The priest walked straight up to him, but strangely enough did not even glance at his ears. He stared with an almost comical seriousness at his bald forehead, and pointed to a three-cornered cicatrice, long healed, but still discernible. “Mr Green, I think.” he said politely, “and he did get the whole estate after all.”

And now let me tell the readers of the Daily Reformer what I think the most remarkable thing in the whole affair. This transformation scene, which will seem to you as wild and purple as a Persian fairy-tale, has been (except for my technical assault) strictly legal and constitutional from its first beginnings. This man with the odd scar and the ordinary ears is not an impostor. Though (in one sense) he wears another man’s wig and claims another man’s ear, he has not stolen another man’s coronet. He really is the one and only Duke of Exmoor. What happened was this. The old Duke really had a slight malformation of the ear, which really was more or less hereditary. He really was morbid about it; and it is likely enough that he did invoke it as a kind of curse in the violent scene (which undoubtedly happened) in which he struck Green with the decanter. But the contest ended very differently. Green pressed his claim and got the estates; the dispossessed nobleman shot himself and died without issue. After a decent interval the beautiful English Government revived the “extinct” peerage of Exmoor, and bestowed it, as is usual, on the most important person, the person who had got the property.

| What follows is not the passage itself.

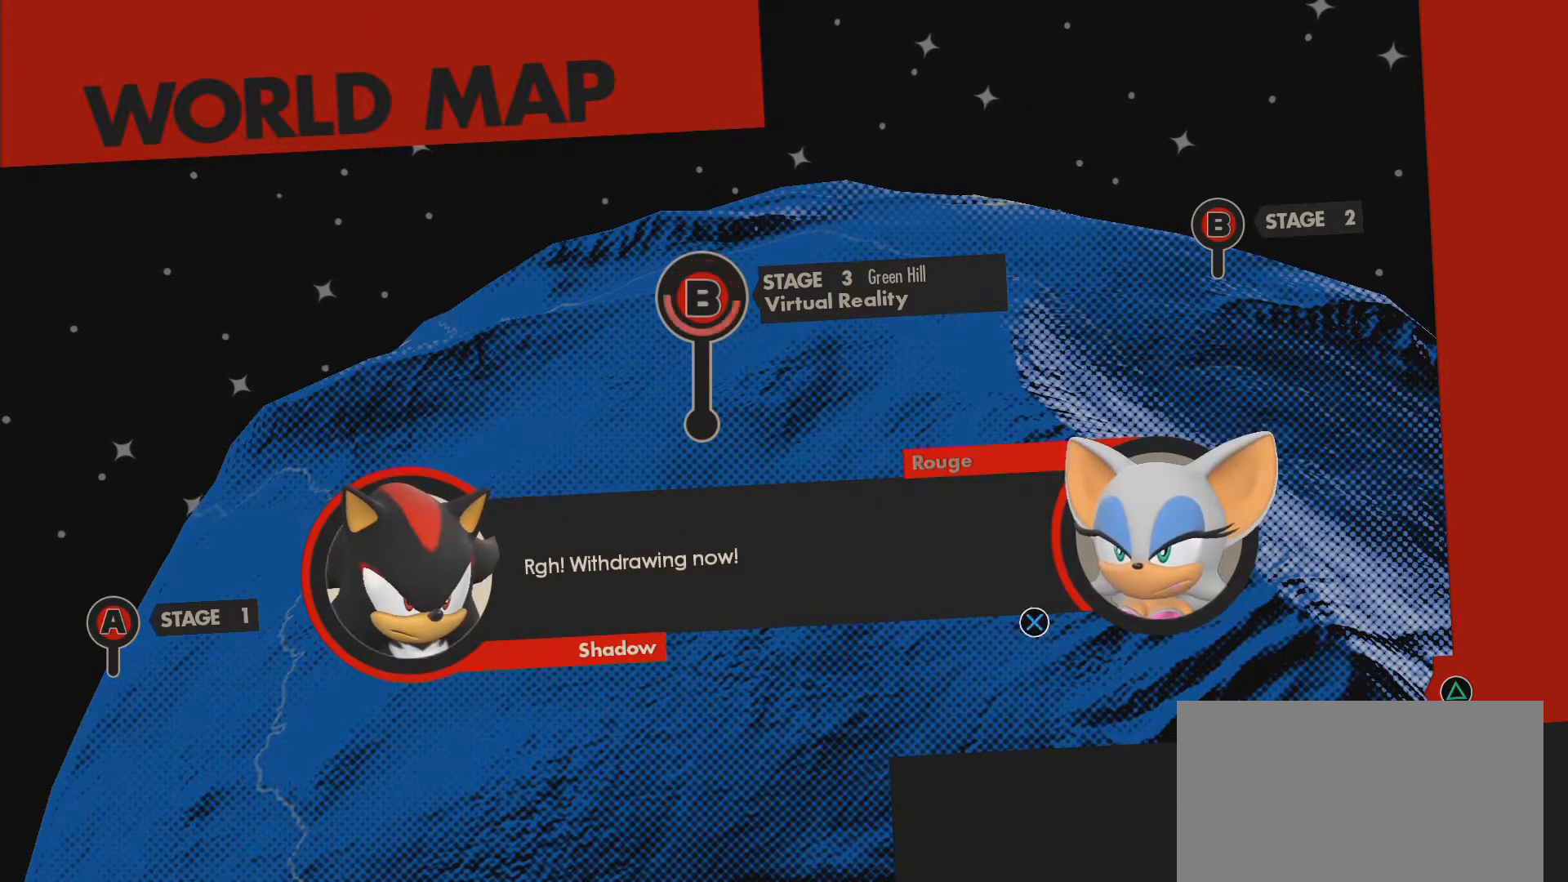
{"buttons": [], "left_stick": "center", "events": [[250, "CROSS", "down"], [367, "CROSS", "up"]]}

This man used the old feudal fables–properly, in his snobbish soul, really envied and admired them. So that thousands of poor English people trembled before a mysterious chieftain with an ancient destiny and a diadem of evil stars–when they are really trembling before a guttersnipe who was a pettifogger and a pawnbroker not twelve years ago. I think it very typical of the real case against our aristocracy as it is, and as it will be till God sends us braver men.

Mr Nutt put down the manuscript and called out with unusual sharpness: “Miss Barlow, please take down a letter to Mr Finn.”


DEAR FINN,–You must be mad; we can’t touch this. I wanted vampires and the bad old days and aristocracy hand-in-hand with superstition. They like that But you must know the Exmoors would never forgive this. And what would our people say then, I should like to know! Why, Sir Simon is one of Exmoor’s greatest pals; and it would ruin that cousin of the Eyres that’s standing for us at Bradford. Besides, old Soap-Suds was sick enough at not getting his peerage last year; he’d sack me by wire if I lost him it with such lunacy as this. And what about Duffey? He’s doing us some rattling articles on “The Heel of the Norman.” And how can he write about Normans if the man’s only a solicitor? Do be reasonable.–Yours, E. NUTT.

As Miss Barlow rattled away cheerfully, he crumpled up the copy and tossed it into the waste-paper basket; but not before he had, automatically and by force of habit, altered the word “God” to the word “circumstances.”